I think, briefly, of the things I’d say if this really were a first date. I’d say, I’d love to meet your mom someday or why is her stuff in storage or she can’t tell you where it is?

But I’m not that much of an asshole, so I let the clean slate smudge because I know this part of the story: car accident, underage drunk driver. The teenager who was blitzed at eleven in the morning walked away, but Delilah’s mom was pronounced dead on the scene. A month later, Delilah moved here and started her sophomore year at Sprucevale High.

“I like it,” I tell her.

“Thanks,” she says, and together, we consider the photographs for a long moment. “She mostly did weddings and babies and stuff, since that paid the bills, but the artsy, moody stuff was her favorite. Ready?”

I study the photograph for one more moment, then turn away, open the door for her.

“Ready,” I confirm, and we leave.

 

 

Chapter Thirty-One

 

 

Delilah

 

 

“You named them?” Seth is saying, face lit by the blue light of his dashboard.

“I couldn’t just call them that one, that one, and that one,” I say.

“You absolutely could’ve,” Seth says.

“We have a relationship.”

He just gives me a look.

“I bought them the fancy dog food!”

I get that look again, for an extra second this time.

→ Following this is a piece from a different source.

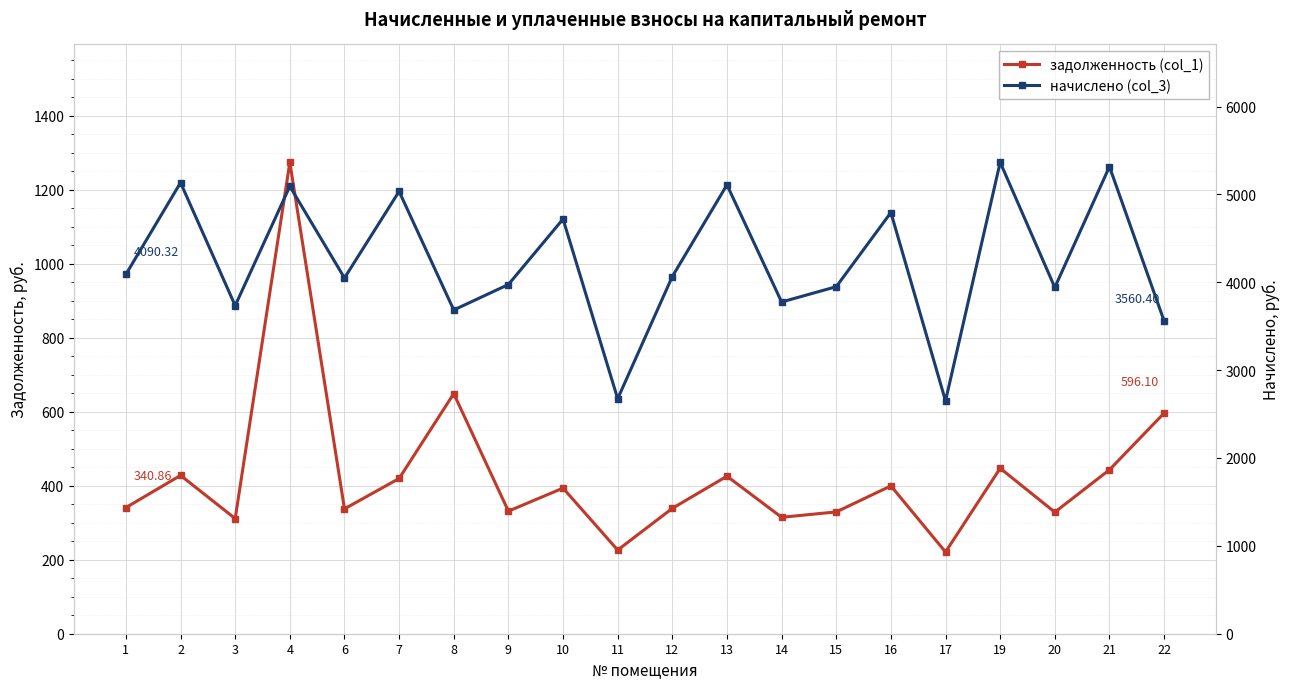

What are all the series names shown in the legend?

задолженность (col_1), начислено (col_3)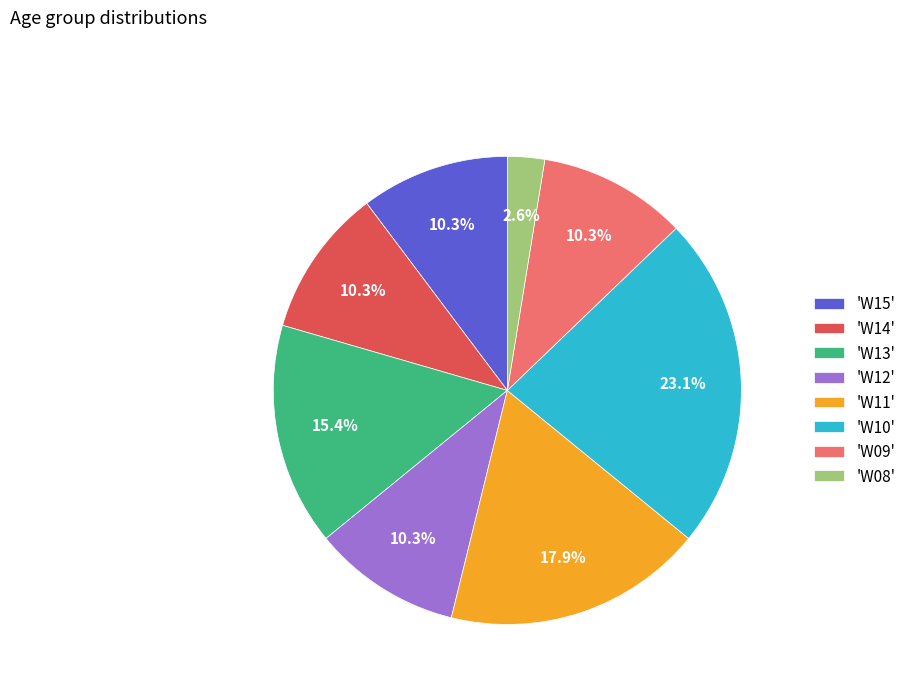

Approximately how many times larger is the value at 'W14' compared to 'W08'?

4.0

“They eat garbage,” he says, sounding baffled. “They’re varmints.”

“You really are from around here,” I tease.

“Because I said varmint?”

“Because you said it with that tone of voice.”

“Tell me, Delilah,” he says, a smile on his lips. “What tone of voice do fancy city folks use when they call critters varmints?”

“I’m pretty sure most fancy city folks think that varmint is a flavor of chewing gum,” I say, laughing. “Anyway, Larry, Jerry, and Terry are very happy to be my masked backyard friends.”